Same-Sex Marriage Bill Poised To Become Law
By Sean Powers, Jeff Bossert, and Brian Mackey, with additional reporting from The Associated Press
Same-sex marriage took a big step toward becoming law in Illinois on Tuesday. The Illinois General Assembly approved a bill to allow gay couples to wed.
The 61-54 vote in the House sent measure back to the Senate late Tuesday afternoon for minor changes from a version it approved on Valentine's Day. The measure now goes to Gov. Pat Quinn, who has said he will sign it into law.
The historic vote in Illinois came after months of arduous lobbying by gay-rights advocates, but the bill was never called for a House vote earlier this year because the sponsor said there were not enough votes.
Urbana resident Kevin Bowersox-Johnson said he is overjoyed that Illinois is a step closer to allow same-sex couples to marry. Bowersox-Johnson heads the gay-rights group, the Up Center of Champaign County.
“For my family and I this means one step closer to being fully recognized as a married couple," he said. "And my son getting to grow up in a household where he is and his family are seen as equal.”
Bowersox-Johnson was also part of a lawsuit with other same-sex couples pushing for marriage equality in Illinois.
Proponents say momentum for the legislation had been building, especially as the U.S. Supreme Court struck down a provision of the federal Defense of Marriage Act.
Rep. Sam Yingling, a Democrat from Round Lake Beach, is one of a handful of openly gay state legislators.
"We are a family that is treated differently under the eyes of the law," Yingling said. "We are a family that does not have the same protections that your family has."
Gov. Quinn watched the floor debate in the House on Tuesday, which lasted more than two hours.
“Today the Illinois House put our state on the right side of history,” Quinn said. “llinois is a place that embraces all people and today, we are an example for the nation.”
The historic vote in Illinois came after months of arduous lobbying by gay-rights advocates, but the bill was never called for a House vote earlier this year because the sponsor said there weren't enough votes.
Proponents say momentum had been building, especially as the U.S. Supreme Court struck down a provision of the federal Defense of Marriage Act.
Other state leaders who support the measure and also watched the debate were Attorney General Lisa Madigan, Lt. Gov. Sheila Simon and Comptroller Judy Baar Topinka. In a statement, Madigan called it a "victory'' for the principles and freedom and fairness.
Three Republicans also joined those voting in favor, including former House Minority Leader Tom Cross of Oswego who had not revealed how he would vote ahead of Tuesday.
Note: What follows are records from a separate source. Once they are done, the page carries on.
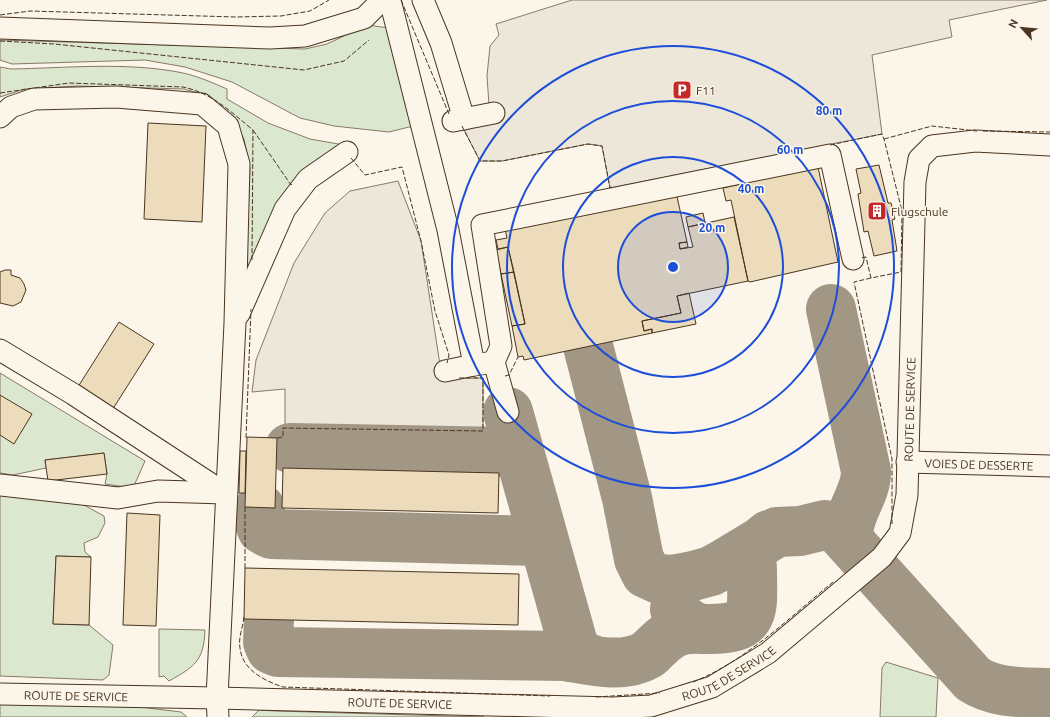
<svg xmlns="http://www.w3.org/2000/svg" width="1050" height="717" viewBox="0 0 1050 717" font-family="Ubuntu,sans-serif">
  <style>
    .green { fill: #dce7d0; stroke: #887966 }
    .parking { fill: #ede7d9; stroke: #887966 }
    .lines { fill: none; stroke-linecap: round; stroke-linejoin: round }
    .taxiway { stroke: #a29684; stroke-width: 50 }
    .building { fill: #ecdcbc; stroke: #4a3520 }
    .minor-casing { stroke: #4a3520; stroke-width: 23 }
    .minor { stroke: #fbf6e9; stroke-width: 21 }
    .fence { stroke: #4a3520; stroke-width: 1; stroke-dasharray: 5 2; stroke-linecap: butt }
    .ring { fill: none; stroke: #1d4ed8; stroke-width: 2 }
    .labels { text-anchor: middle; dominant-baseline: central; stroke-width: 3; stroke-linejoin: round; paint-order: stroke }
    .poi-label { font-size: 12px; fill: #4a3520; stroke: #fbf6e9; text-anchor: start }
    .street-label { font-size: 12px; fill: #4a3520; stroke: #fbf6e9 }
    .centre { fill: #1d4ed8; stroke: #fbf6e9; stroke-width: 2 }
    .ring-label { font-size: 12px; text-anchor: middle; font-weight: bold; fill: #1d4ed8; stroke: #fbf6e9; stroke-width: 3; stroke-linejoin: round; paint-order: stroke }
  </style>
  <rect width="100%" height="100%" fill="#fbf6e9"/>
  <path class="green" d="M367 25 389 28 413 126 389 132 334 126 300 118 232 82 185 67 145 60 12 64 0 60V40L305 49 327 44Z
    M0 67 11 69C66 68 124 62 178 72 195 75 211 82 227 89V99L268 123 310 139 344 145 250 268 246 267 250 169 244 139 230 115 202 94 184 89 77 86 25 89 0 97Z
    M0 373 145 461 133 488 105 484 107 474 104 453 45 460 46 468 13 475 0 473Z
    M0 495 73 499 104 516 105 523 98 537 84 543 85 552 91 557 56 556 53 624 89 625 113 645 109 675 103 680 0 676Z
    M159 629 205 630C204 661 194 667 169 681L164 676 159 677Z
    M886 662 938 678 936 717H880L882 668Z
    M0 702 140 707 181 712 187 717H0Z
    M259 710 276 711 484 717H252Z"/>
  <path class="parking" d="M572 0H1047L949 20 952 37 872 55 882 134 610 188 602 146 588 144 502 161H480L462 126 489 105 487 76 490 46 499 35 496 24Z
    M398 181 421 241 442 378H483V431L285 428V389L252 392 256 360 294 263 325 213 350 191Z"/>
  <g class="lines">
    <path class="taxiway" d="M831 309 866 471C867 495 844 516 849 540
      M588 346 627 498 639 559 646 573 659 579 672 580 693 576 711 571 724 564 777 532 800 531 825 525 837 528 973 679C996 694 1024 692 1050 693
      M508 412 573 644 581 656 593 660
      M290 448 507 452 516 456 522 462
      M260 508 259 521 262 529 271 534 539 541 544 545
      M675 609C683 622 695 630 710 629 758 629 752 610 752 571 752 567 751 561 752 556 754 547 762 541 769 535
      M269 619 268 642 271 649 278 652 565 656C589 660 623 669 647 655 651 653 654 648 658 645 672 631 682 628 702 629"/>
  </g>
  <path class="building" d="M148 123 206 126 202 222 144 219Z
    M879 165 888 203H891L895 219 892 220 897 251 874 256 868 231 864 232 858 194 861 193 856 169Z
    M818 167 838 262 750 282 748 281 731 200 726 201 723 188Z
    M676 192 687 242 679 243 680 249 693 247 688 227 734 217 748 281 677 296 681 313 642 321 644 331 652 329V333L524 360 523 356 518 357 512 326 525 324 508 247 498 249 496 240 507 238 505 228Z
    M703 213 705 223 688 227 686 217Z
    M687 242 688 247 680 249 679 243Z
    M508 247 514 272 501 274 496 250Z
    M5 270H11V275L20 278 24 284 26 290 21 302 13 306 0 303V272Z
    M514 272 525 324 512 326 501 274Z
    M689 293 696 324 652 333V329L644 331 642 321 681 313 677 296Z
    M119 322 154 344 104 423 69 401Z
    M0 395 32 414 14 444 0 435Z
    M247 437 277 438 275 508 245 507Z
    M240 451H246L245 493H239Z
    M104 453 107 474 48 481 45 460Z
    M283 468 499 473 498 513 282 508Z
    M127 513 160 515 156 626 123 625Z
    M56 556 91 557 89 625 53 624Z
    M245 568 519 574 518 625 244 619Z"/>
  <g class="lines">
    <defs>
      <g id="minor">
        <path d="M390 0 448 230 474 365 494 362"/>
        <path d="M423 0 441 43 464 119"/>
        <path d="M0 28 270 38 305 36 364 18 382 0"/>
        <path d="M0 117 11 107 34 99 116 97 202 104 228 126 239 164 235 323 217 698 218 717"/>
        <path d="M453 121 494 113"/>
        <path d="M239 314 285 209 308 179 347 152"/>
        <path d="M0 350 73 394 226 494"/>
        <path d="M445 371 474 365"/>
        <path d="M508 412 494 362 501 346 482 225 830 155 853 259"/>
        <path id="s1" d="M907 462 1050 466"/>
        <path d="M0 485 118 498 158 491 225 493"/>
        <path id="s2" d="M0 694 217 698 613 708 651 706 712 687 768 653 882 557 900 533 907 495 915 182 919 159 932 146 975 141 1050 145"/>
      </g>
    </defs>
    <use href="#minor" class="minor-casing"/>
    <use href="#minor" class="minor"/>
    <path class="fence" d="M401 0 449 114
      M0 15 30 11 236 17 281 16 310 11 329 0
      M0 41 54 44 304 70 344 61 369 40
      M0 93 69 83 183 87C212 93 231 112 253 130L252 261
      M462 126 480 161H502L588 144 602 146 610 188 612 187
      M253 130 291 185 292 184
      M983 131 1050 132
      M884 139 932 126 977 131
      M830 145 882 134 884 139 902 211 901 272 871 278 866 257 860 258
      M351 158 365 175 402 167 421 241 435 311 449 355 447 363
      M871 278 854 282 892 459V524
      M505 376 509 375 518 357
      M246 438 251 309
      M277 438 283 437V428L483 431V378H459
      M245 507V569
      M244 617C243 627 238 638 240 648 242 670 265 681 283 687L550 696
      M693 682C746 661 790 617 833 582
      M596 697 660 693"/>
  </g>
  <circle cx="673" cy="267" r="55" fill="#1d4ed8" fill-opacity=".12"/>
  <g class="ring">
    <circle cx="673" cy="267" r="55"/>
    <circle cx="673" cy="267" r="110"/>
    <circle cx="673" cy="267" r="166"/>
    <circle cx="673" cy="267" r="221"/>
  </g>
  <defs>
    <symbol id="parking-square" viewBox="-11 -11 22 22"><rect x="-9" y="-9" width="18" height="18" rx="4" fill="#c62828" stroke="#fbf6e9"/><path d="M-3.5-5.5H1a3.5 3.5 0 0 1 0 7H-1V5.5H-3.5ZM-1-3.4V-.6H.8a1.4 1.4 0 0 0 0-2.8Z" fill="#fff"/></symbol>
    <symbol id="building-square" viewBox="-11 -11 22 22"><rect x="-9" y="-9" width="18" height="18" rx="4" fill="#c62828" stroke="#fbf6e9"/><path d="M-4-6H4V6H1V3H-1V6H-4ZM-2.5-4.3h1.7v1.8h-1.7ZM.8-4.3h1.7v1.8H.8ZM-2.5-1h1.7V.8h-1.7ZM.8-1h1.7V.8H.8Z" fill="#fff"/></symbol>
  </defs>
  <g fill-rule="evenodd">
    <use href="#parking-square" x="671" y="79" width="22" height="22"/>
    <use href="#building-square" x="866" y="200" width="22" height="22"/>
  </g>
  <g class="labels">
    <g class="poi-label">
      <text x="696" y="90">F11</text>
      <text x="891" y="211">Flugschule</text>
    </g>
    <g class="street-label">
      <text stroke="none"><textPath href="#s2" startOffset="1084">ROUTE DE SERVICE</textPath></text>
      <text stroke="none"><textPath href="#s1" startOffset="72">VOIES DE DESSERTE</textPath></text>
      <text stroke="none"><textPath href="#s2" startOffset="736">ROUTE DE SERVICE</textPath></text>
      <text stroke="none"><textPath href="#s2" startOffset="76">ROUTE DE SERVICE</textPath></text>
      <text stroke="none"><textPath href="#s2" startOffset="400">ROUTE DE SERVICE</textPath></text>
    </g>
  </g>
  <circle cx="673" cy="267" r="6" class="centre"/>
  <g class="ring-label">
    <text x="829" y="115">80 m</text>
    <text x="790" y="154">60 m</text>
    <text x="751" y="193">40 m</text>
    <text x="712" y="232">20 m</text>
  </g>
  <g transform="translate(1022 28) rotate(297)" stroke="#fbf6e9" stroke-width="3" paint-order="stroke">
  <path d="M0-3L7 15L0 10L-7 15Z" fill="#4a3520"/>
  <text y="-6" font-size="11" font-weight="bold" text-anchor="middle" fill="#4a3520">N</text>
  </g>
</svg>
The representative stepped down from his leadership position earlier this year and is seeking statewide office as treasurer.
"For me, supporting marriage equality is not only the right decision, but also consistent with my belief in individual freedom, equality and limited government,'' Cross said in a statement.
The vote among east central Illinois lawmakers was not entirely along party lines. Sue Scherer (D-Decatur) voted against the measure. All House Republicans from the area voted the bill down, including Adam Brown (R-Champaign), Chad Hays (R-Catlin), Bill Mitchell (R-Forsyth), Josh Harms (R-Watseka), and Brad Halbrook (R-Charleston.) Rep. Naomi Jakobsson (D-Urbana) voted for same-sex marriage.
Opponents say marriage should remain between a man and woman. The Illinois Family Institute's David Smith said the vote by the Illinois House to legalize same-sex marriage in the state marks a "sad day for religious liberty."
“Illinois just took a terrible step to remove religious liberties for people of faith, and to punish people for their religious convictions," Smith said. "(The state) will now be teaching children that homosexuality is good and healthy in our government schools.”
Smith said he intends to look for ways to challenge the measure, and launch a political action committee to go after vulnerable lawmakers who supported the bill.
Gov. Quinn said he will sign the marriage bill into law. If that happens as expected, the first same-sex weddings in Illinois will happen June 1.
Champaign County Clerk Gordy Hulten said that is plenty of time for his office to prepare to issue marriage licenses. He said he is going to take time to research how this will be implemented.
“My assumption is going to be that that our marriage process that we use now for non-same-sex marriages will be exactly the same for the one that we will start using June 1st of 2014 for same-sex marriages,” Hulten explained.
In a statement, President Obama applauded the Illinois General Assembly for passing the bill.
"As I said in my Inaugural Address last January, our journey as a nation is not complete until our gay brothers and sisters are treated like anyone else under the law, for if we are truly created equal, then surely the love we commit to one another must be equal as well," Obama said. "And tonight, I’m so proud that the men and women elected to serve the people of the great state of Illinois have chosen to take us one step further on that journey to perfect our union.
Fourteen states plus Washington D.C., allow same-sex marriage.